AUSGEWÄHLTER TEXTAUSZUG >>
Wirtschaftliche Erschütterungen sind nichts Neues – sie begleiten mich durch mein gesamtes Berufsleben: 1998, 2001, 2008, 2011, 2015, 2018 und 2020 mussten Hochzinsanleihen jeweils stark Federn lassen. Dabei war jede Episode auf ihre Weise besonders. Dieses Jahr beeindruckte mich die Intensität der Erschütterung, mit Kursverlusten im zweistelligen Prozentbereich innerhalb eines einzigen Monats.

Martin Reeves

Aber wenn Erfahrung mich eines gelehrt hat, dann ist es, nicht in Panik zu verfallen. In den letzten Jahrzehnten folgte auf jeden Absturz um mehr als zehn Prozent in drei Monaten eine vollständige Kurserholung innerhalb der folgenden vier bis acht Monate. Wir glauben, dass diese Erholung auch aktuell noch im Gange ist.

ÜBUNGSDATEN >>
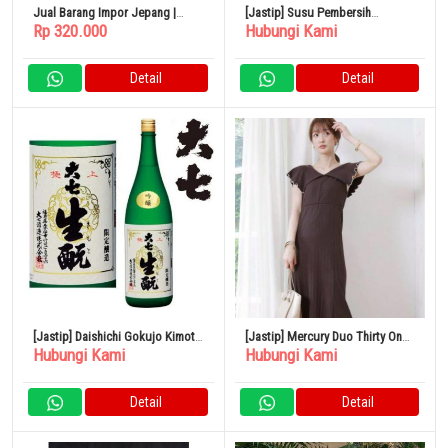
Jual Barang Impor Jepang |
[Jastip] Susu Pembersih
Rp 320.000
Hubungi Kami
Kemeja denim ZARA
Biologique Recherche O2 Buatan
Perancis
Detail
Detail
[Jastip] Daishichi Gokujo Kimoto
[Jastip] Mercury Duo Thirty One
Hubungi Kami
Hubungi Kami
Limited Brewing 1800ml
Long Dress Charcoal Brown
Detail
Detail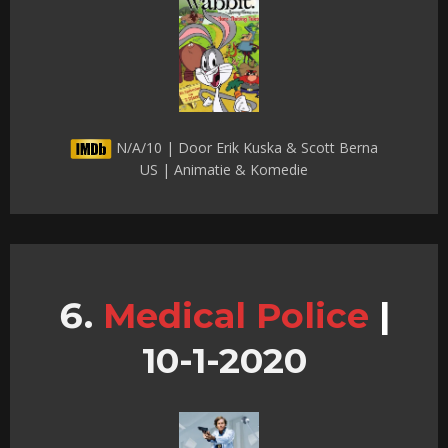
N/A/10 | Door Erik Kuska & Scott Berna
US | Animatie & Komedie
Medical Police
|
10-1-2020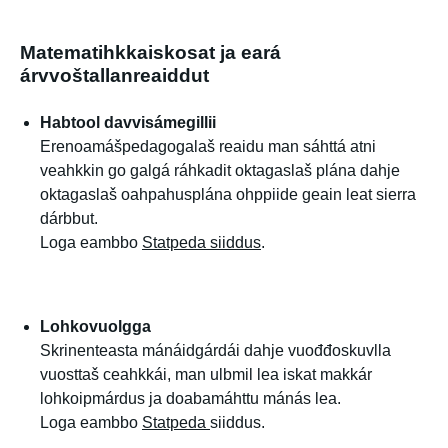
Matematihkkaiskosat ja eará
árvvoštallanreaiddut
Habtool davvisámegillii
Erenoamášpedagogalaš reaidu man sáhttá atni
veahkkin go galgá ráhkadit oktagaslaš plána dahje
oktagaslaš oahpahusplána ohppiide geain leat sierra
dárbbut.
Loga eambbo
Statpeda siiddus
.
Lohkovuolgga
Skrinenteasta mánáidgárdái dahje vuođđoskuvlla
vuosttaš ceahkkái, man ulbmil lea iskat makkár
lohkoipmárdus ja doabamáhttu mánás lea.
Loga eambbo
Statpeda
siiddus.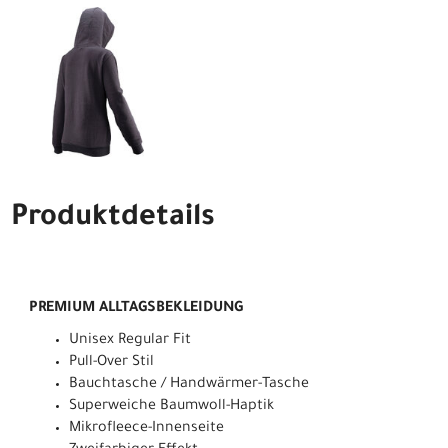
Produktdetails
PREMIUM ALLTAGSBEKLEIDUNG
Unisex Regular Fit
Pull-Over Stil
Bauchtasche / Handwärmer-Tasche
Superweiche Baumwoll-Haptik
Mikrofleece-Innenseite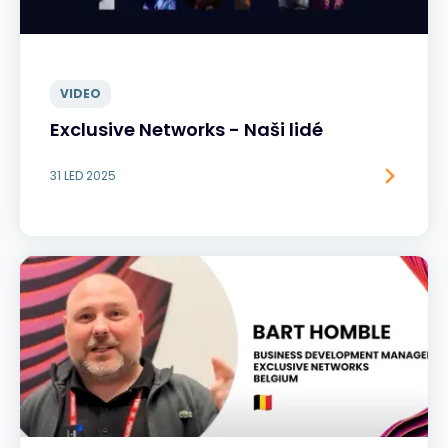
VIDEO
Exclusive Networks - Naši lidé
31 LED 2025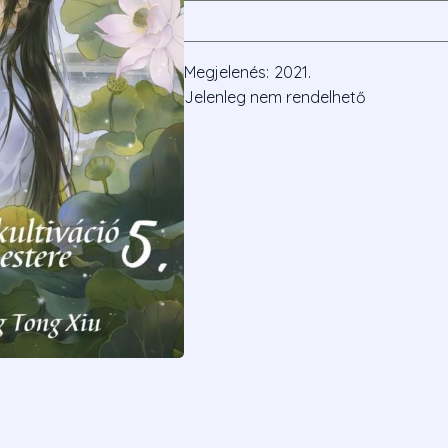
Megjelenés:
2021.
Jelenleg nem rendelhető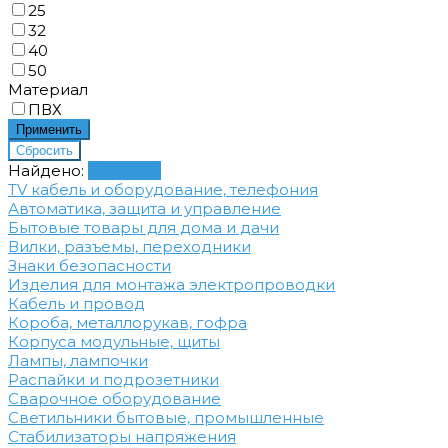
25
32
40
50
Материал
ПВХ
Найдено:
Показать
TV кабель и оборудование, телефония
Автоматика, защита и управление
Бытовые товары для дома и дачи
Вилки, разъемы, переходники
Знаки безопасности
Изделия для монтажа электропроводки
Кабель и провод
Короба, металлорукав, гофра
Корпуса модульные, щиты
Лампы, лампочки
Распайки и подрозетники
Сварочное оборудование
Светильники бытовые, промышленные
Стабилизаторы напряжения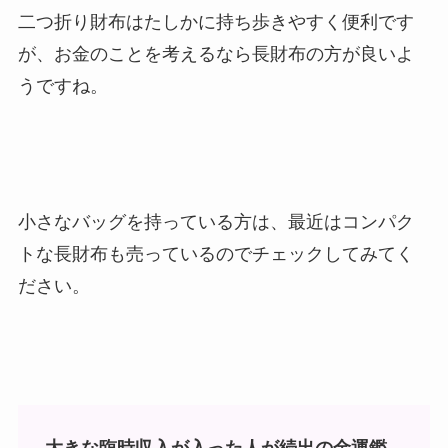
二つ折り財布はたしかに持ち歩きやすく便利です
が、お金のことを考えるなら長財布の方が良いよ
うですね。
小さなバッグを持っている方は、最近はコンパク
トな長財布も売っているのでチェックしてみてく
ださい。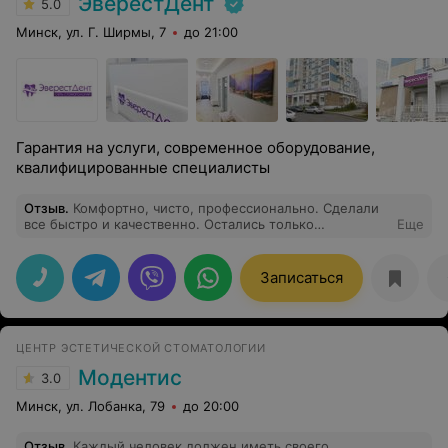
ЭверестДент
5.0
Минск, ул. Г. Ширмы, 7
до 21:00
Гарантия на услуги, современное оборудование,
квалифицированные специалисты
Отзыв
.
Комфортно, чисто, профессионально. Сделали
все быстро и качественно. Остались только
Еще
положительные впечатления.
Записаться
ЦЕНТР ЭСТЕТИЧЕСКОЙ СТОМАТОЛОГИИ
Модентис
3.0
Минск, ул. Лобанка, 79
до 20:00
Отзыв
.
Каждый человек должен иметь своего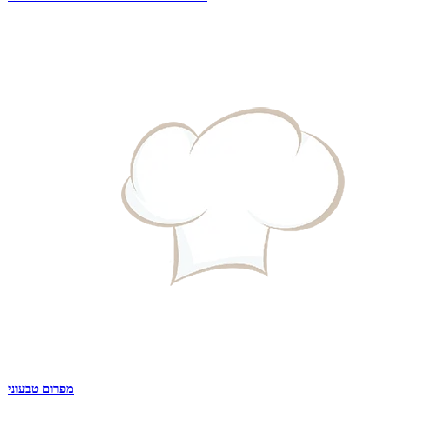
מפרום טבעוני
==
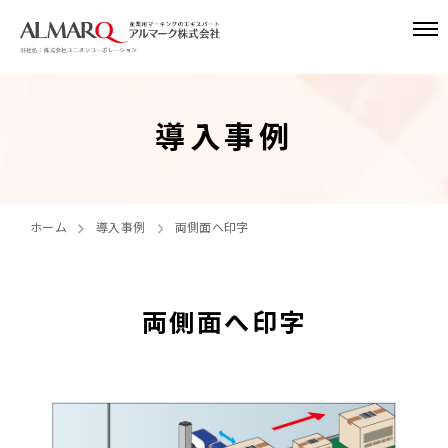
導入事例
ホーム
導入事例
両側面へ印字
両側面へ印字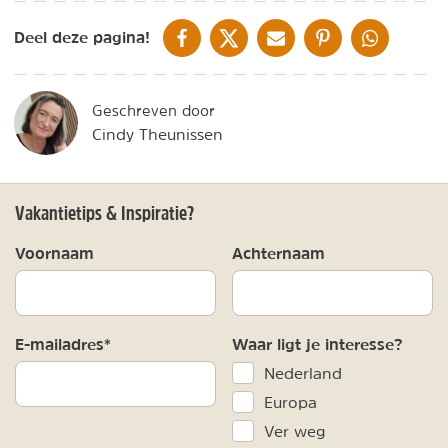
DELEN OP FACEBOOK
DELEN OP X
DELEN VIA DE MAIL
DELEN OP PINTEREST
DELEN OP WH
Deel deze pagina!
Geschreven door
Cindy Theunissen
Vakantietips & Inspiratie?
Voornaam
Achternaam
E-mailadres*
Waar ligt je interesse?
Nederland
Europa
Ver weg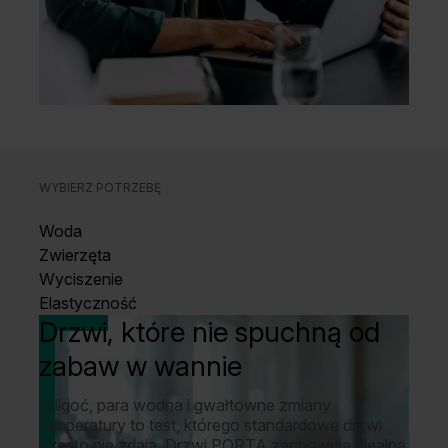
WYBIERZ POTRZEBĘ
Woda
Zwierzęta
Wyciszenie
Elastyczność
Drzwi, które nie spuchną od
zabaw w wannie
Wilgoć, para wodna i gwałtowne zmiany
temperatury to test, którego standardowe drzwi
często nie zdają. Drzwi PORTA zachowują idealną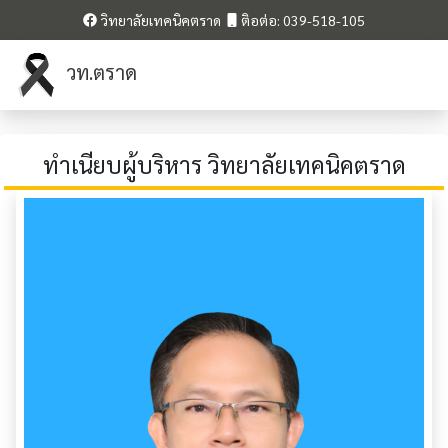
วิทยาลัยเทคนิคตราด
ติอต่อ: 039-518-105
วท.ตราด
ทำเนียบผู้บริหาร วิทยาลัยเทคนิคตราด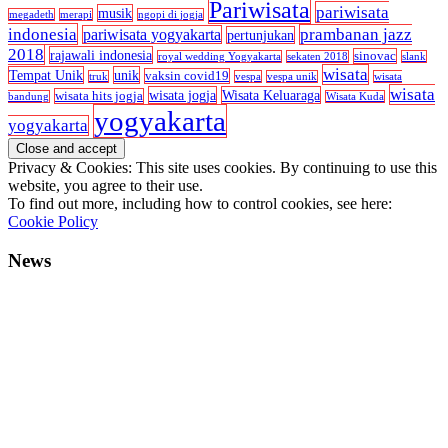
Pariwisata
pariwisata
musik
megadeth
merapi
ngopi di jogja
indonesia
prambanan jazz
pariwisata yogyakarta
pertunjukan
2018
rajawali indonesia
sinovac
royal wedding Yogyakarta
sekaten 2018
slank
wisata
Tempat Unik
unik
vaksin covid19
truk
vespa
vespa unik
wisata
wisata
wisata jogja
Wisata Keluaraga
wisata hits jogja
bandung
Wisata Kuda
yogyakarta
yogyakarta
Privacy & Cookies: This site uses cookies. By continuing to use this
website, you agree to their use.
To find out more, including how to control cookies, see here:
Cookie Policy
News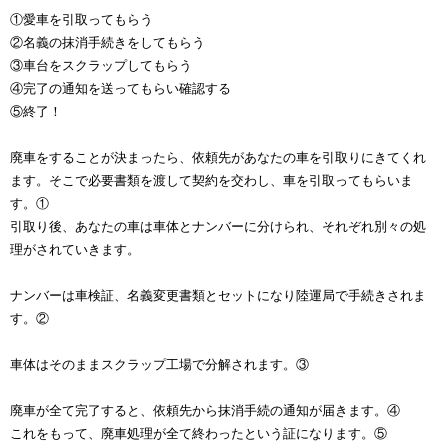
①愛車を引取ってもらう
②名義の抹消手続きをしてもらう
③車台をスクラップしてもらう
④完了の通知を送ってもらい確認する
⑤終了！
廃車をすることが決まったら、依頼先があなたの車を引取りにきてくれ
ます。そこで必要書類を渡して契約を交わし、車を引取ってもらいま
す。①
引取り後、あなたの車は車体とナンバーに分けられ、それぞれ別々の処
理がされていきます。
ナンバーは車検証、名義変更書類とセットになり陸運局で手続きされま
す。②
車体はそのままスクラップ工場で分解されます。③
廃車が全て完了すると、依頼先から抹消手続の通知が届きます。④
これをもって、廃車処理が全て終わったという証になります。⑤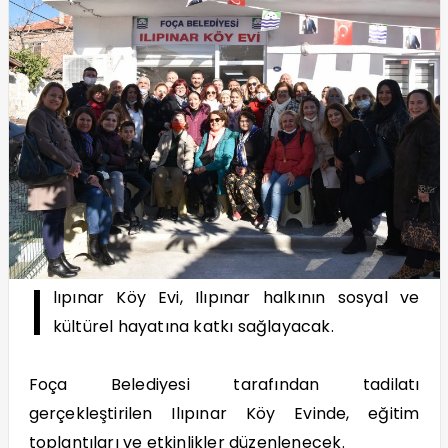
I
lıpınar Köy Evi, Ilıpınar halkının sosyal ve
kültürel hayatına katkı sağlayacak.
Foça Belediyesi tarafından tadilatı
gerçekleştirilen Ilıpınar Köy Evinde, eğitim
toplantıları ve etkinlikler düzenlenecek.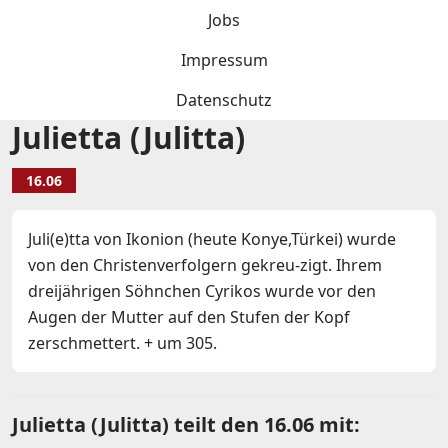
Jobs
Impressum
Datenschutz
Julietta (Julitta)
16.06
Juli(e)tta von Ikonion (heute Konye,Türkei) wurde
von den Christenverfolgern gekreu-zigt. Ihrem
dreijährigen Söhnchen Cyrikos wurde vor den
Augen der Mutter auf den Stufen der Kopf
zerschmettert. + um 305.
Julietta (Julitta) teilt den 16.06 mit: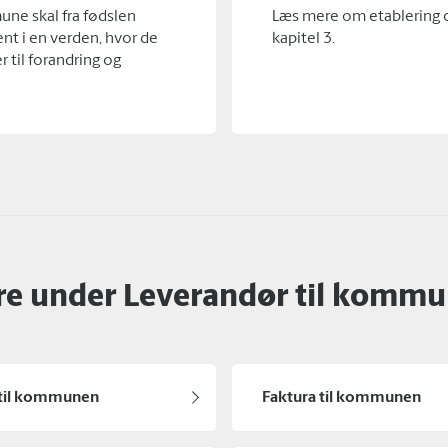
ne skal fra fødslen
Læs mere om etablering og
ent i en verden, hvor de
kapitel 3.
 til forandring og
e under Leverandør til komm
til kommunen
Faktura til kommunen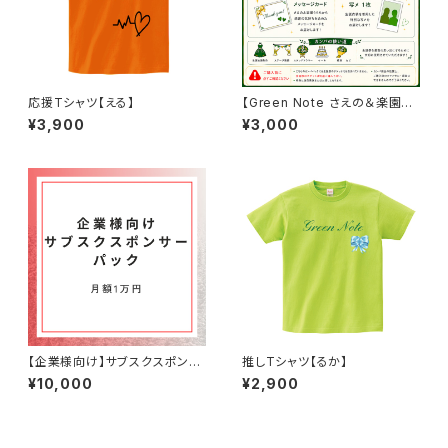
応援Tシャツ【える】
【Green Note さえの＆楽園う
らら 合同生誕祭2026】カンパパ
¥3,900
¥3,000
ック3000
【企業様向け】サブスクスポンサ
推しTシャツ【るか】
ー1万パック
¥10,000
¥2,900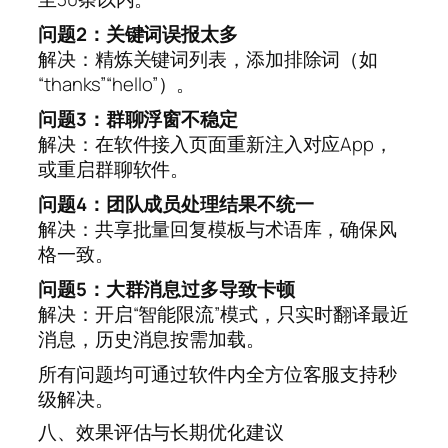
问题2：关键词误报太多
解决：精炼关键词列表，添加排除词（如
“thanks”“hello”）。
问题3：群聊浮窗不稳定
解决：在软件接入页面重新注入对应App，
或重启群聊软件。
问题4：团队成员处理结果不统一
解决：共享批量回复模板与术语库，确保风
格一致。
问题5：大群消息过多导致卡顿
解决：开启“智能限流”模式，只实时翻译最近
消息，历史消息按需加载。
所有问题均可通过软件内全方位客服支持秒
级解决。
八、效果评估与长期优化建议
...
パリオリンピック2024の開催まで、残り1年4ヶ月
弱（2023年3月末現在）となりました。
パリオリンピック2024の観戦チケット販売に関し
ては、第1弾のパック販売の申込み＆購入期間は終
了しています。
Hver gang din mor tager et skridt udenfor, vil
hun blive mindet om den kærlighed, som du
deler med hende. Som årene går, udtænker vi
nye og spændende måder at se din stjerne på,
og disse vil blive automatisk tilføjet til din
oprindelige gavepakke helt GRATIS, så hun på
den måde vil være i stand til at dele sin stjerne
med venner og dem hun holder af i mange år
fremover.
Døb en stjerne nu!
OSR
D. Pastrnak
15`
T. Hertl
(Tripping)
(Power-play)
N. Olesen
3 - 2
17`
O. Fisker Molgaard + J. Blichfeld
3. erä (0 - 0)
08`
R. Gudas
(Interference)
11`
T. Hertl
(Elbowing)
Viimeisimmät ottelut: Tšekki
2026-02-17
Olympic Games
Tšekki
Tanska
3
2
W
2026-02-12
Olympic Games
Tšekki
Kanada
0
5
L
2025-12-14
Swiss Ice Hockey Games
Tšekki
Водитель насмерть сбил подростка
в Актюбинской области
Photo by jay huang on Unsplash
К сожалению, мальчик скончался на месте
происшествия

AUFGABE >> Schreiben Sie aus dem Text über Hochzinsanleihen den Abschnitt ab, der mit den Worten „Wirtschaftliche Erschütterungen sind“ beginnt und mit „eines einzigen Monats.“ endet. Die Einträge stammen aus einer anderen Quelle als der Text.

LÖSUNG >>
Wirtschaftliche Erschütterungen sind nichts Neues – sie begleiten mich durch mein gesamtes Berufsleben: 1998, 2001, 2008, 2011, 2015, 2018 und 2020 mussten Hochzinsanleihen jeweils stark Federn lassen. Dabei war jede Episode auf ihre Weise besonders. Dieses Jahr beeindruckte mich die Intensität der Erschütterung, mit Kursverlusten im zweistelligen Prozentbereich innerhalb eines einzigen Monats.